A = LinearOperator(compute_Ax)

This way, there will be no explicit stored matrix (thus the name matrix-free) and the A can be used for matrix-vector multiplication (which is required in most iterative methods). Notice that in this case, there will be no shape checking because the matvec() method is overwritten by the user.

Alternatively, user can create subclass of the LinearOperator class if they wish to implement their own:

class MyLinearOperator(LinearOperator):
    def __init__(self):
        ...
    def _matvec(self, x):
        ...

Here, when a user call matvec() method, extra shape checking will happen as it's inherited from the LinearOperator parent class. Finally, we will provide a set of iterative solvers as Python functions, with similar API design to Scipy:

# Implementation code not visible to users
def cg(A, b, x, tol=1e-6, maxiter=5000):
    ...

def bicg(A, b, x, tol=1e-6, maxiter=5000):
    ...

def bicgstab(A, b, x, tol=1e-6, maxiter=5000):
    ...

and the user can call our pre-coded solvers simply by:

cg(A, b, x)

Additional comments

In Scipy, the LinearOperator class encourages the user to create their own subclass of it instead of creating an instance of it directly. Shall we follow the same path here in Taichi? Please let me know!

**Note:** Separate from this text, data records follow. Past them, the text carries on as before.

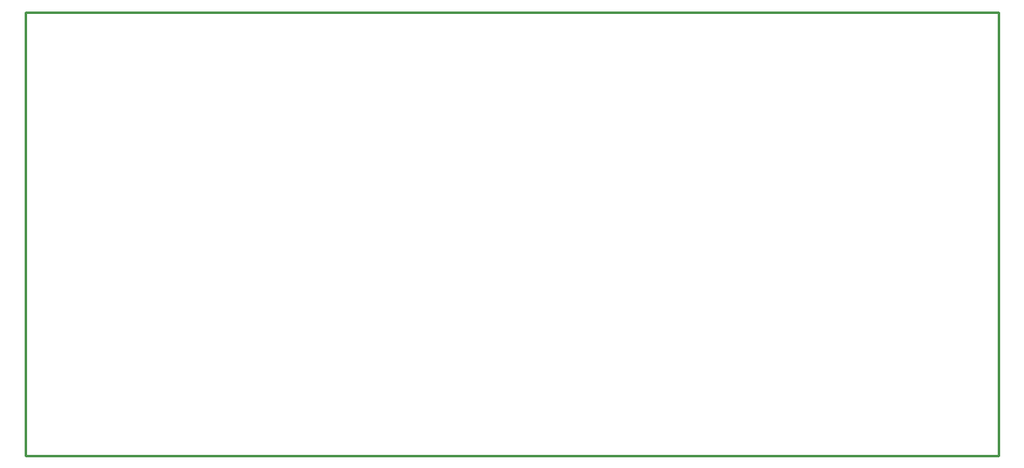
<source format=gbr>
G04 EAGLE Gerber RS-274X export*
G75*
%MOMM*%
%FSLAX34Y34*%
%LPD*%
%IN*%
%IPPOS*%
%AMOC8*
5,1,8,0,0,1.08239X$1,22.5*%
G01*
%ADD10C,0.254000*%


D10*
X50800Y203200D02*
X1053900Y203200D01*
X1053900Y660400D01*
X50800Y660400D01*
X50800Y203200D01*
M02*

</source>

houkensjtu commented 1 year ago

The experimental matrix-free CG solver is now available under ti.linalg per PR#7690. This thread will be closed for now.

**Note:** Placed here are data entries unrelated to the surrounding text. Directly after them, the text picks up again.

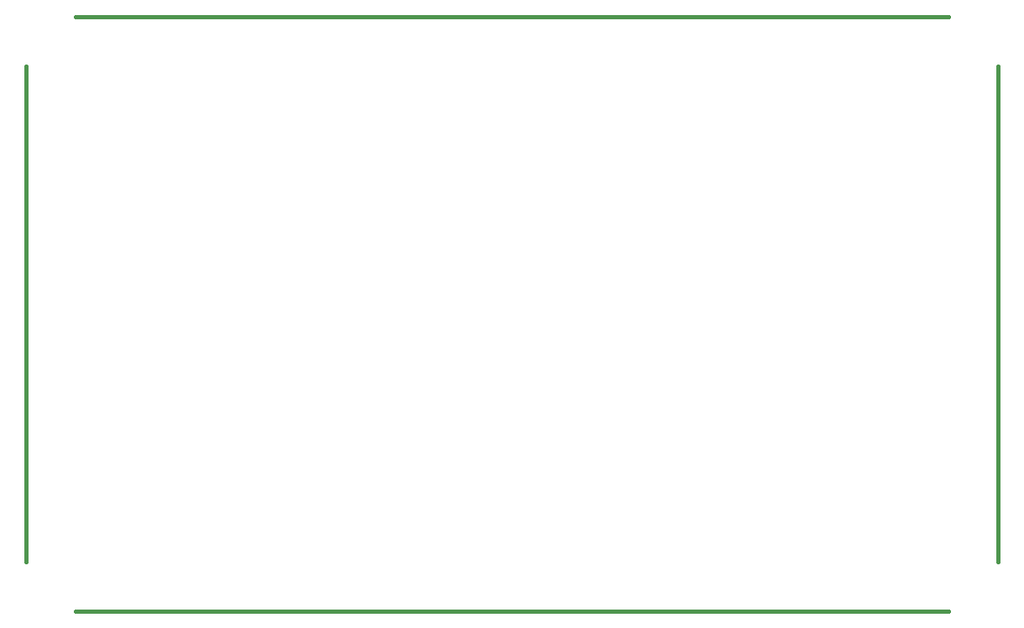
<source format=gbr>
%TF.GenerationSoftware,Altium Limited,Altium Designer,26.3.0 (6)*%
G04 Layer_Color=65535*
%FSLAX45Y45*%
%MOMM*%
%TF.SameCoordinates,B802E6D7-E220-4502-B456-AB3D52F6952B*%
%TF.FilePolarity,Positive*%
%TF.FileFunction,Legend,Top*%
%TF.Part,Single*%
G01*
G75*
%TA.AperFunction,NonConductor*%
%ADD16C,0.40000*%
D16*
X-4400000Y3000000D02*
X4400000D01*
X-4900000Y-2500000D02*
Y2500000D01*
X-4400000Y-3000000D02*
X4400000D01*
X4900000Y-2500000D02*
Y2500000D01*
%TF.MD5,84f6a53c5326452c6283fd3c1e65343e*%
M02*

</source>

liuyunpu commented 11 months ago

I have a question. If the Taichi kernel function "compute_Ax" need more input to compute Ax, for example i need variables from a class, so my compute_Ax should look like this:

@ti.kernel
def compute_Ax(self, v:ti.template(), mv:ti.template()):
    #compute Ax

how can i pass a kernel like this to LinearOperator? (writting all things needed to compute Ax in one kernel seems impossible in most physical simulations) Another question, will there be a bicgstab solver for sparse matrix in cuda backend? the current cg solver in cuda can only solve positive-definite matrix. And more iterative solver would be nice.